Autism Action NOW! Contact Your MP to Support Bill C-360 An Act to amend the Canada Health Act (Autism Spectrum Disorder)
Posted Apr 07 2009 11:11pm
Contact your MP - TODAY - and urge him or her to support Bill c-360
An Act to amend the Canada Health Act (Autism Spectrum Disorder)
Canada, like the US and the UK, is experiencing a national autism crisis. In the UK the latest figures report that 1 in 60 children have, or will have, an autism spectrum diagnosis. In the US the figure is reported at 1 in 150. Both of these figures are shockingly higher than the 1 in 1000 figure that existed prior to the change in diagnostic criteria in the 1993-4 DSM revision period. Even since those revisions which do account for a significant increase the numbers have risen dramatically. It is long past time to stop pretending that we are not experiencing an autism epidemic.
Here in Canada it is long past time that we stopped pretending that we are not experiencing a national autism crisis with families relocating from province to province in search of funded effective ABA treatment for their children and ABA based education when they reach school age. This is not a partisan political issue. Both Liberal and Conservative governments have ignored the autism crisis in Canada. NOW is the time to do something about it. Andy Scott, Peter Stoffer, Shawn Murphy and Senator Jim Munson have been valiant advocates begging their political colleagues to take autism action. Now Glenn Thibeault, SudburyNDP MP, has moved to introduce Bill C-360, an Act to amend the Canad Health Act (Autism Spectrum Disorder).

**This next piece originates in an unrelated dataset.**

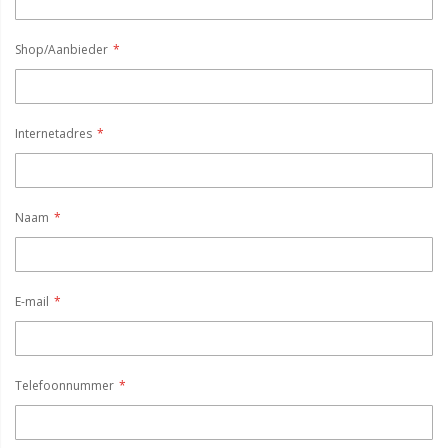
Shop/Aanbieder
Internetadres
Naam
E-mail
Telefoonnummer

Canada's National Autism Crisis is a matter which ""goes beyond local or provincial concern or interests and must from its inherent nature be the concern of the Dominion as a whole" as the Privy Council said in upholding the POGG, Peace Order and Good Government, constitutional authority of the federal government to act to address national issues beyond the scope of the province's ability to address. The National Autism Crisis begs for a national solution. The Government of Canada has to stop ignoring this crisis.
Ask your MP to deal with Canada's National Autism Crisis and support Bill C-360. Your MP can be contacted via the link provided at this site:
He said: Mr. Speaker, I would like to thank the seconder of this bill, the hon. member for Nickel Belt.
I am pleased today to introduce this private member's bill, an act to amend the Canada Health Act, and to look at how we can include autism spectrum disorder in it.
Yesterday was World Autism Awareness Day. I still wear my awareness pin proudly. We as parliamentarians need to work together to provide individuals with ASD and their families with the right supports. IBI training is a step in the right direction, but we need a national strategy. I look forward to the day when all parties can stand together and show our support for individuals and families dealing with autism.
(Motions deemed adopted, bill read the first time and printed)
The purpose of this enactment is to ensure that the cost of Applied Behavioural Analysis (ABA) and Intensive Behavioural Intervention ( IBI ) for autistic persons is covered by the health care insurance plan of every province.
BILL C-360 An Act to amend the Canada Health Act (Autism Spectrum Disorder)
Her Majesty, by and with the advice and consent of the Senate and House of Commons of Canada, enacts as follows:
1. Section 2 of the Canada Health Act is renumbered as subsection 2(1) and is amended by adding the following:
(2) For the purposes of this Act, services that are medically necessary or required under this Act include Applied Behavioural Analysis (ABA) and Intensive Behavioural Intervention ( IBI ) for persons suffering from Autism Spectrum Disorder.
In particular, the "national dimensions" (originally called "national concerns") doctrine was an alternate means of applying the POGG powers that found use in the mid 20 th century. It allowed Parliament to legislate on matters that would normally fall to the provincial government when the issue became of such importance that it concerned the entire country.
The doctrine originated from a statement by Lord Watson in the Local Prohibition case, wherein he stated:
"Their Lordships do not doubt that some matters, in their origin local and provincial, might attain such dimensions as to affect the body politic of the Dominion, and to justify the Canadian Parliament in passing laws for their regulation or abolition in the interest of the Dominion".
After this case the doctrine was completely ignored until 1946 when Viscount Simons brought it back in the case of Ontario v. Canada Temperance Foundation,  A.C. 193 (P.C.). The test as stated in Temperance Foundation was whether the matter " goes beyond local or provincial concern or interests and must from its inherent nature be the concern of the Dominion as a whole".